■ Page text:
February 7, 2016

Remarkable Standards For Candidates For President




Dumbed down voters leads to dumbed down candidates.

[From article]
At a recent rally in New Hampshire, former president Clinton spoke of his wife Hillary: “I spent a lot of time thinking about this. I do not believe in my lifetime anybody has run for this job at a moment of great importance who was better qualified by knowledge, experience, and temperament to do what needs to be done now to restore prosperity, to deal with these human issues, to make us as safe as possible. Thank you very much [short video].”
Okay, but why believe him? After all, the former president has a record of lying, even under oath in a grand jury. Perhaps Bill’s just trying to get himself back in the White House. And I’d like to remind the former president that he was alive in 1946. So his “lifetime” includes the runs for president of Truman, Eisenhower, JFK, and Reagan. Hillary’s more qualified than those guys?
[. . .]
“The analogy we use around here sometimes, and I think is accurate, is if a jayvee team puts on Lakers uniforms that doesn’t make them Kobe Bryant.” (And getting elected president doesn’t mean one is fit to be president, Mr. President.)
Another Obama quote from that same article is germane to our issue of what are the essentials, the “right stuff,” for being president: “I have strengths and I have weaknesses, like every president, like every person. I do think one of my strengths is temperament.”
Is that a fact? Does Obama have the correct temperament for the presidency? When Bill Clinton spoke in New Hampshire about his wife, he stressed the word “temperament.” So, what exactly is the ideal presidential temperament?

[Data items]

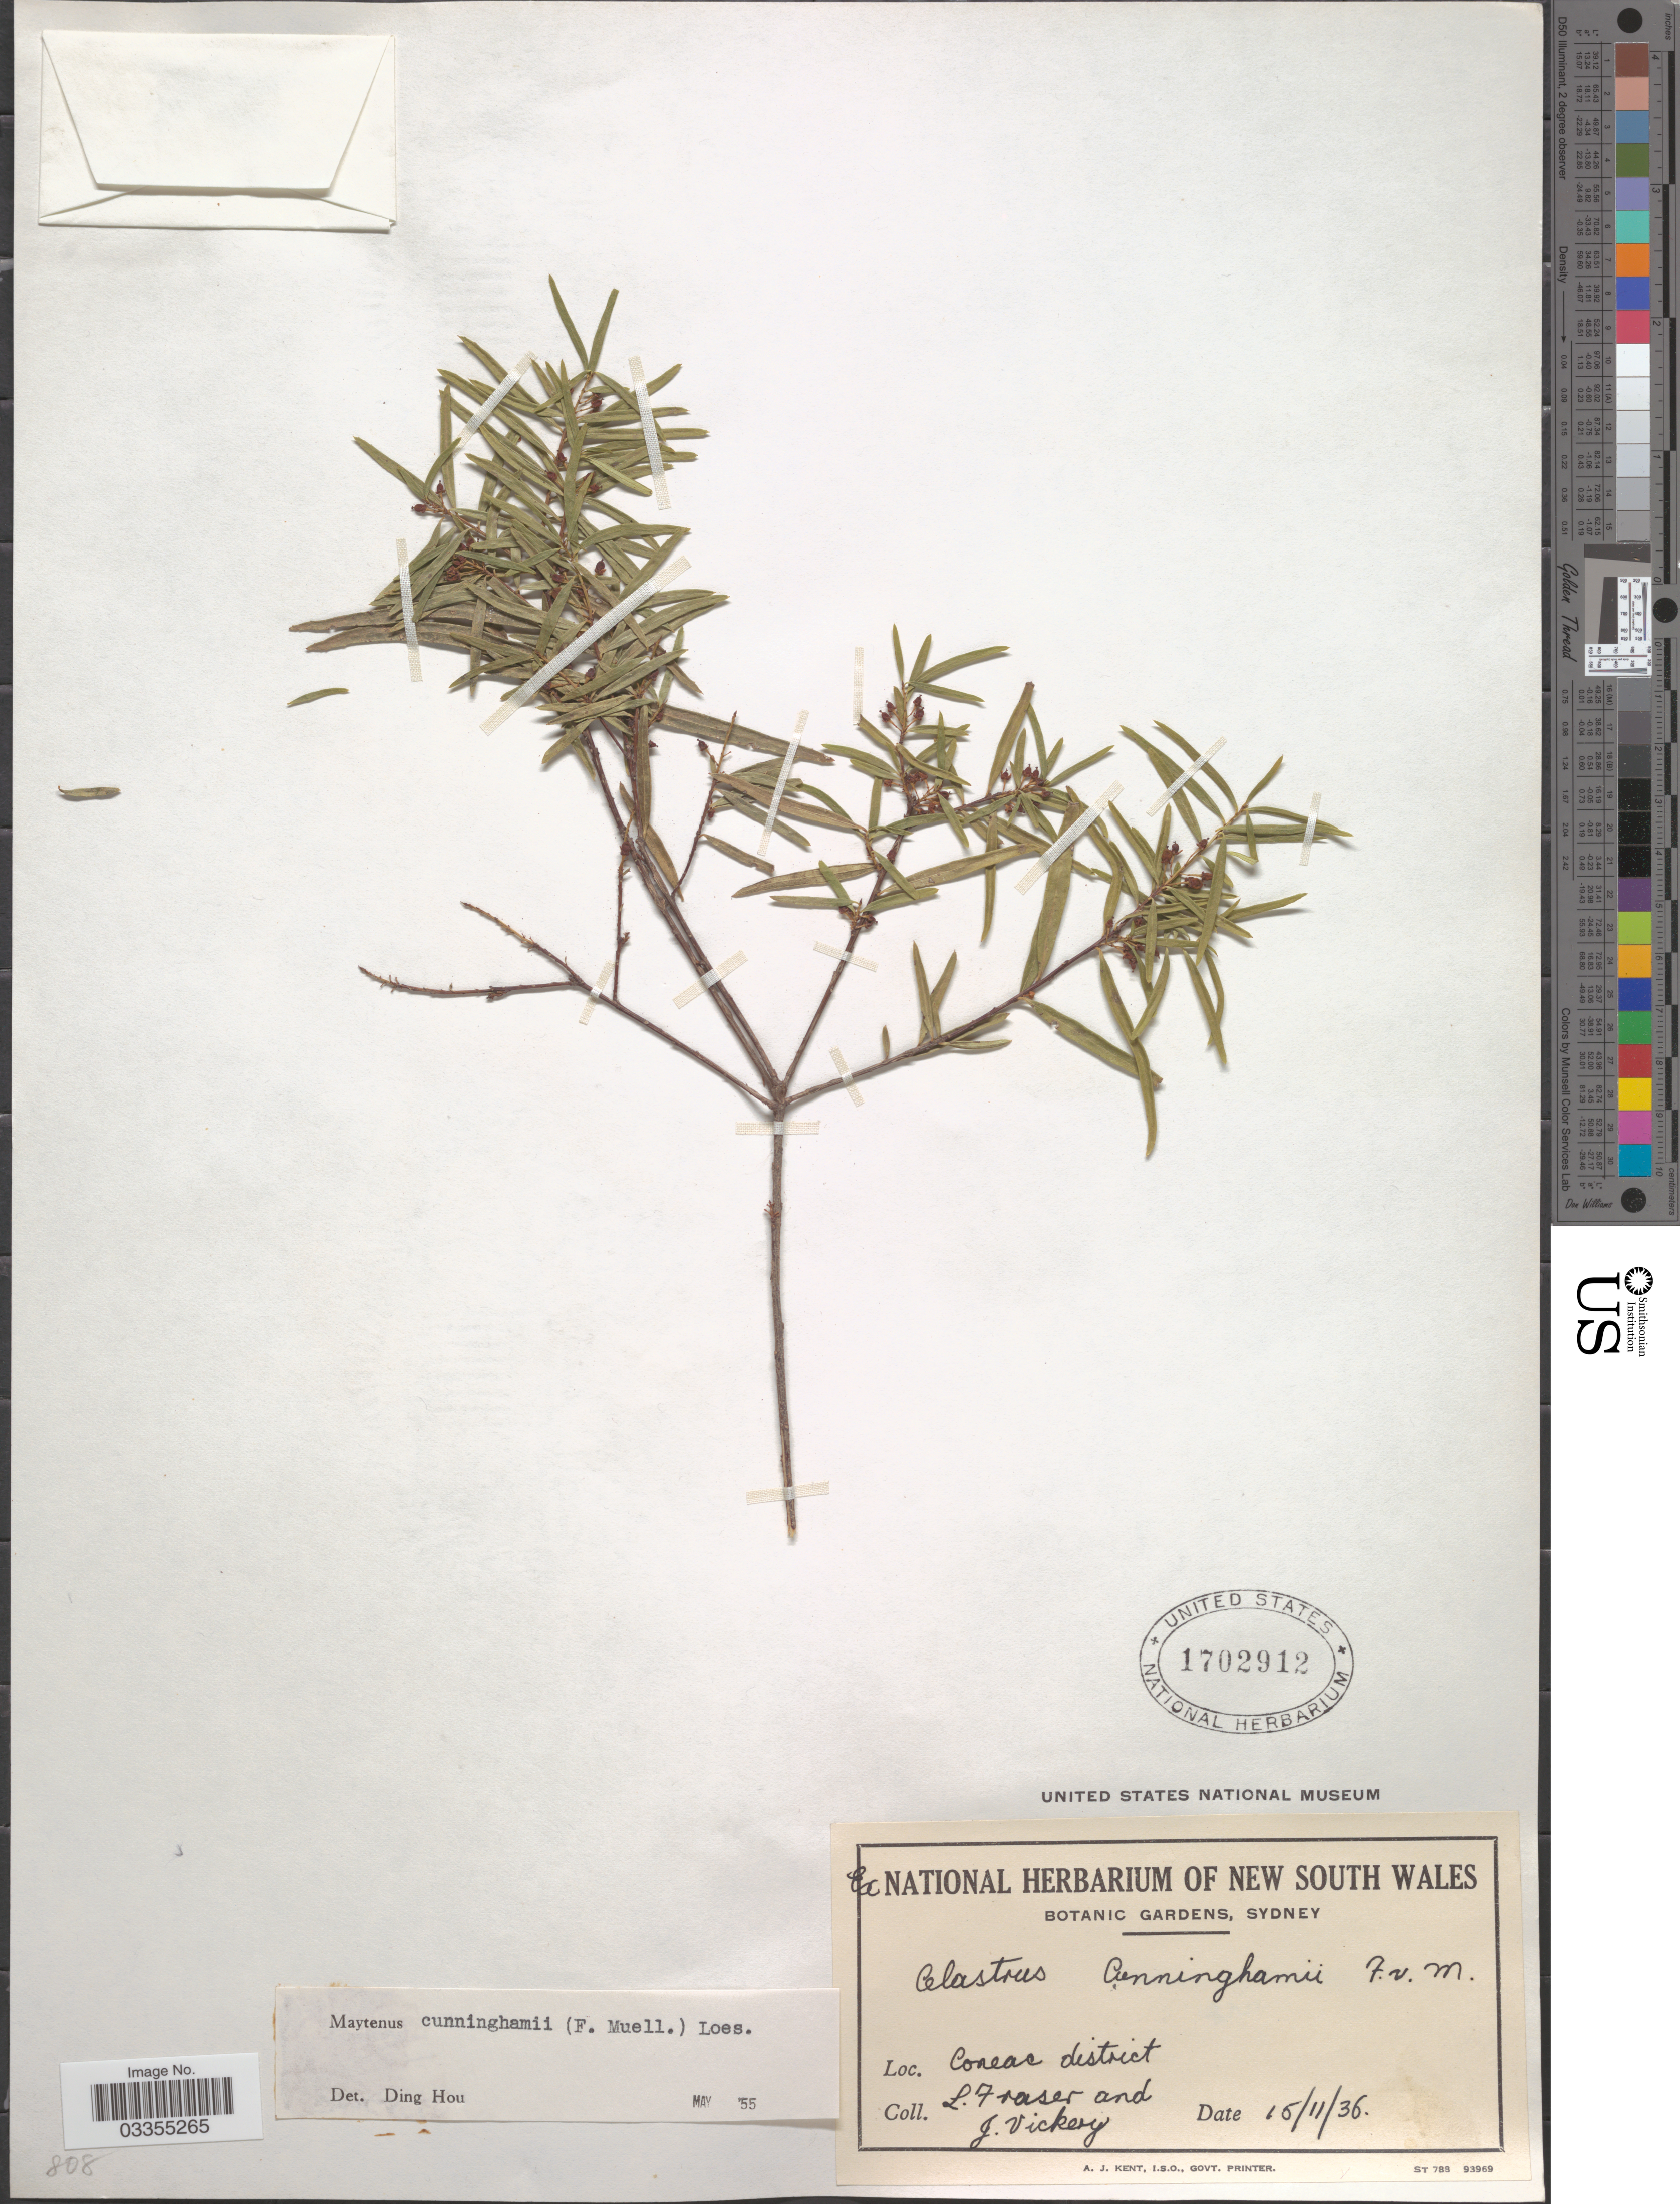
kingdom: Plantae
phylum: Tracheophyta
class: Magnoliopsida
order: Celastrales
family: Celastraceae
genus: Denhamia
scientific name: Denhamia silvestris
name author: (Lander & L.A.S. Johnson) Simmons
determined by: Renner, Matthew Anton Martyn, National Herbarium of New South Wales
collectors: L. Fraser & J. Vickery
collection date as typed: Transcribed d/m/y: 15/11/36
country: Australia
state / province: New South Wales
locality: Coneac district.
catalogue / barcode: US 1702912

■ Exercise tasks:
1) Return the lines of the pressed plant entries word for word, starting with the first line of those entries and going on through the line with "collectors: L. Fraser & J. Vickery". Leave the pictures out.
2) Carry the piece on presidential candidates and temperament on from its last sentence.

■ Answers given:
1)
kingdom: Plantae
phylum: Tracheophyta
class: Magnoliopsida
order: Celastrales
family: Celastraceae
genus: Denhamia
scientific name: Denhamia silvestris
name author: (Lander & L.A.S. Johnson) Simmons
determined by: Renner, Matthew Anton Martyn, National Herbarium of New South Wales
collectors: L. Fraser & J. Vickery

2)
One important aspect of temperament is the ability and willingness to be collegial. [. . .] Together, we’re smarter.
[. . .]
Senator McCain had just presented a very respectful call to revisit certain issues in the healthcare legislation that would become ObamaCare, and finished his comments saying, “I thank you, Mr. President.” Obama responded thus: “Let me just make this point, John, because we’re not campaigning anymore; the election’s over.” Some might have wished that McCain had responded in kind: Yes, Barry, I know, and I can’t explain the electorate’s bad judgment.
[. . .]
There was nothing in Sen. McCain’s comments that was unreasonable, but the president couldn’t resist putting McCain in his place. What would possess someone to be so rude to a genuine American patriot? Was it that Sen. McCain wouldn’t let Obama cut him off: “Can I just finish, please?” Maybe that ticked off our little princeling. (You can watch McCain’s entire presentation by starting at the 2:21:10 mark of this C-SPAN video, or you can watch just the end, or this split-screen version positioned at Obama’s snark.)
[. . .]
Obama’s belief in his own pet ideas is so absolute that he is even comfortable overriding the best advice of his generals. Obama seems not to have an ability to work with others; it’s all “my way or the highway.” But there’s no need for collegiality if you already know everything. In “The Confident Ignorance of Barack Obama,” Thomas Sowell writes:
As Professor Richard Epstein of the University of Chicago Law School has pointed out, Obama made no effort to take part in the marketplace of ideas with other faculty members when he was teaching a law course there. What would be the point, if he already knew the truth and knew that they were wrong? [Italics added.]
The main objective of “political animals” like Obama and the Clintons is to get elected; it’s not to fix a broken America, nor to protect her. There are people who govern and there are people who campaign; Obama and the Clintons are the latter.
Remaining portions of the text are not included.